Regardless, u/w you're going to lose those colours without artificial
light, the laws of light don't vary just because you're shooting
digital. :(

What does, or in my perception seems to, vary, is that super-saturated
colours of the likes of Fuji Velvia 50 cannot be replicated (yet) and
(this is a very positive "and") the extreme grain of those same films
is not required because, but of course, we are now talking in pixels,
and only pixels. So, does it follow that Velvia style supersaturation
is only the province of (still) extremely expensive digitals such as
the top-of-the-line Canons, Kyoceras, Nikons, Olympics etc which are
capable of storing so many more "pixels per inch" than the more
consumer orientated models?

I rather think that jury is well and truly out to lunch and likely to
remain so for the significant future. :)

Incidentally, proper management of re-chargeable batteries is getting
increasingly important and I can't emphasise that enough. Your
common-or-garden battery charger available from the likes of Dick
Smith, Radio Shack etc simply is not good enough and, before anyone
tells me that NiMh's do not carry a memory, no, that is technically
incorrect. Even the charger supplied with "my" you-beaut Olympus is a
"dumb" charger and if you are (and I am, in this case at least) as
dumb then you need something better such as a, well, non-dumb charger.

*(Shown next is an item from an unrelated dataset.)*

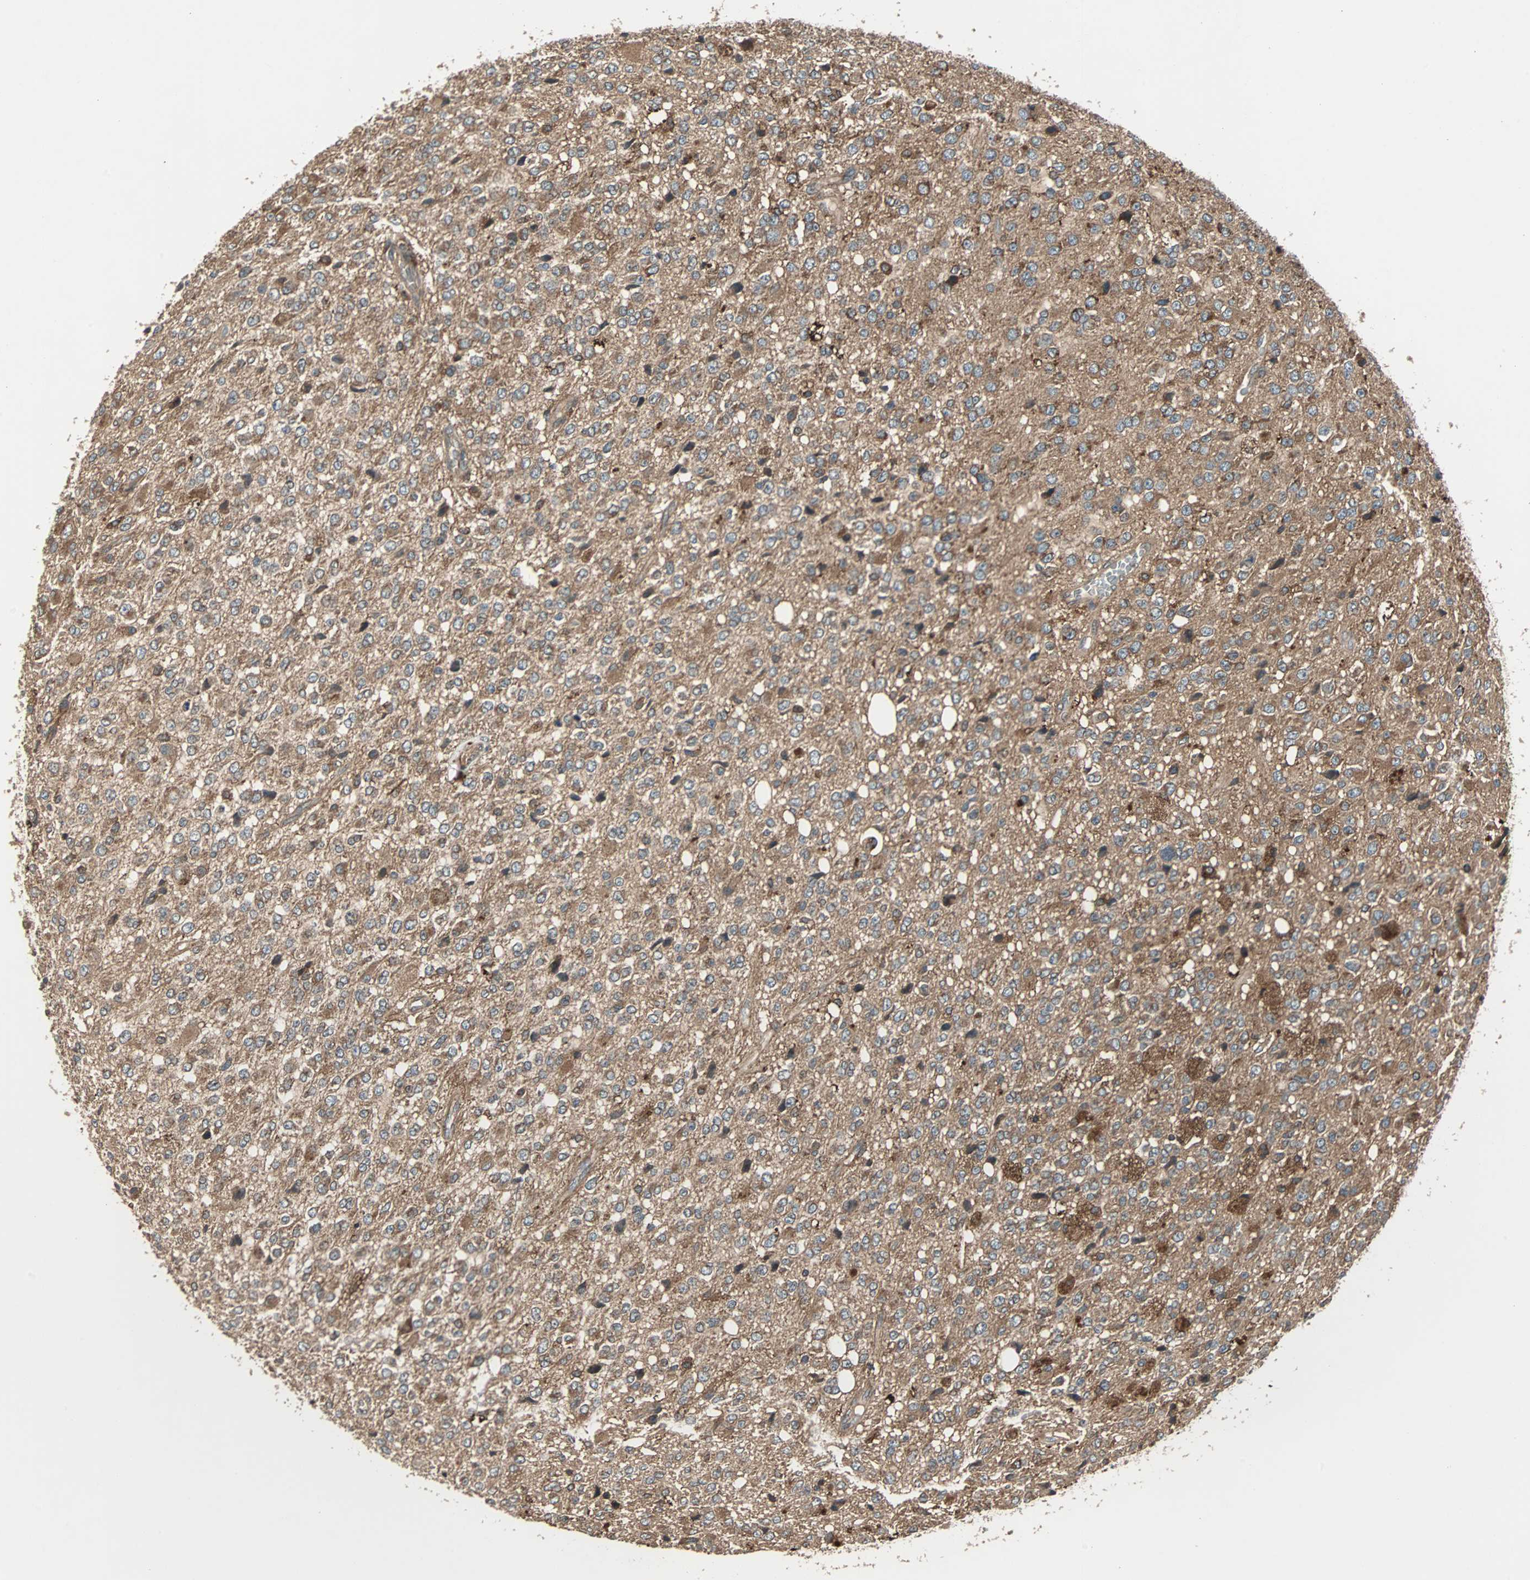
{"staining": {"intensity": "moderate", "quantity": ">75%", "location": "cytoplasmic/membranous"}, "tissue": "glioma", "cell_type": "Tumor cells", "image_type": "cancer", "snomed": [{"axis": "morphology", "description": "Glioma, malignant, High grade"}, {"axis": "topography", "description": "pancreas cauda"}], "caption": "Immunohistochemistry of malignant glioma (high-grade) demonstrates medium levels of moderate cytoplasmic/membranous staining in about >75% of tumor cells. (DAB IHC with brightfield microscopy, high magnification).", "gene": "RAB7A", "patient": {"sex": "male", "age": 60}}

My choice here (more importantly that of the U/W Photography mob) is Ansmann:

http://www.nexusamerica.com/main.html (me mate Woody Mayhew in the States)
http://www.ansmann.de/ansmann1.html (Germany, can't remember whether
there's an English page)

For the Aussies amongst us, yes, there's an Aussie representative.
I've been in touch with them and they're, uhhhhh, not exactly
efficient? Forthcoming? Their web page seriously, errrmmmm, sucks?
Can't remember who they are but if you must, I'll find out again.